Edgar is a programmer. He has glasses that don't stay up, a caffeine dependency that predates his bachelor's degree, and a Dial - a thing he built in forty-seven sleepless hours as a hobby project - that has somehow become the most disruptive object in a world he didn't know existed until last Tuesday. The local magic has taken one look at Edgar and decided he's interesting, which is the kind of compliment that tends to come with severe consequences.
He has a mentor who teaches by asking questions she already knows the answer to. A nemesis who can fold space in ways that make his stomach unhappy. A talking deer who speaks to perhaps four people per century and has, for reasons it hasn't explained, decided he's one of them.
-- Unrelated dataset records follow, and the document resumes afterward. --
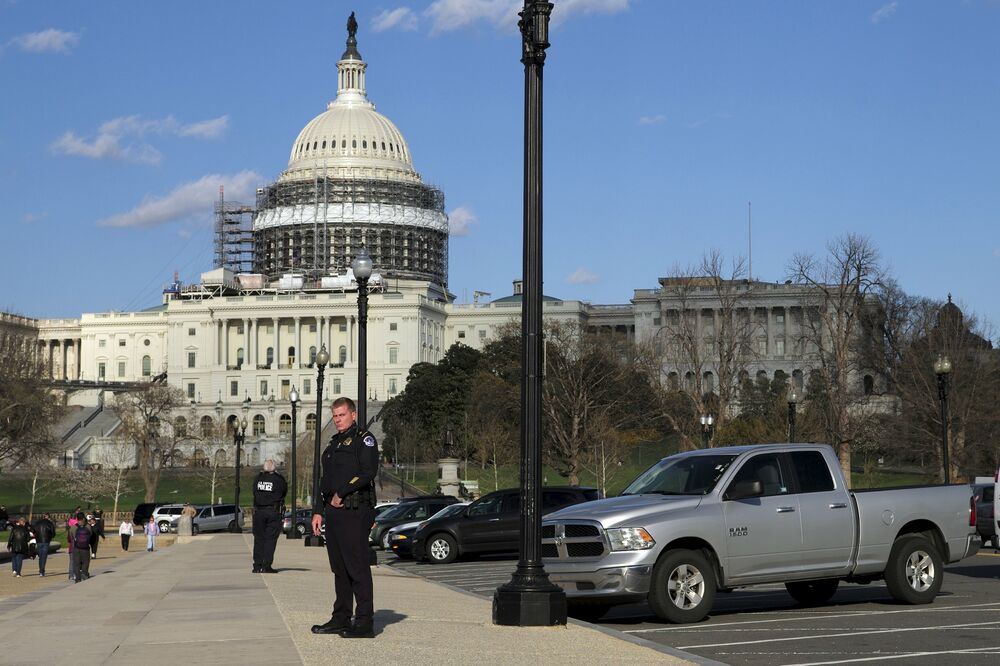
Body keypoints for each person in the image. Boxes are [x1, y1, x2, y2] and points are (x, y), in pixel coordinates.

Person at [310, 397, 379, 639]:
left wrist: (343, 492)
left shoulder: (364, 440)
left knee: (357, 567)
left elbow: (368, 472)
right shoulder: (333, 445)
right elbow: (324, 482)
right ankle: (341, 617)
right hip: (334, 512)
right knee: (339, 568)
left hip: (354, 510)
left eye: (342, 415)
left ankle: (364, 622)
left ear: (354, 414)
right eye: (335, 416)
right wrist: (318, 510)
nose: (338, 420)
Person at [252, 459, 287, 573]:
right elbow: (284, 492)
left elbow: (254, 492)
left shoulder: (258, 479)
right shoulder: (278, 479)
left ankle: (257, 565)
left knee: (259, 539)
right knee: (270, 539)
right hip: (273, 511)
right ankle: (266, 565)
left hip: (259, 511)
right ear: (274, 468)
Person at [31, 513, 56, 577]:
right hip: (46, 541)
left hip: (39, 540)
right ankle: (42, 571)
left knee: (41, 556)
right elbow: (53, 533)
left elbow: (33, 531)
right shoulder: (50, 523)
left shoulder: (37, 523)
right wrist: (51, 536)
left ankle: (41, 570)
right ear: (48, 517)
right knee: (43, 557)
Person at [70, 514, 92, 583]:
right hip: (85, 547)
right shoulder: (88, 526)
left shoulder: (73, 527)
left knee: (76, 563)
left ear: (77, 519)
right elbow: (90, 535)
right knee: (86, 562)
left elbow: (71, 537)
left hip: (76, 547)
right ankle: (84, 574)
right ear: (83, 519)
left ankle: (77, 578)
What he doesn't have is a way home. Or, increasingly, a clear reason to look for one - because the Archduke's thirty-year plan to monopolize all magic is nearly complete, and Edgar's Dial is the one variable it can't account for.
The Wizard's Code is a novel about the thing that happens when you realize your hobby project has been running in production this whole time - in a system considerably larger than the one you designed it for.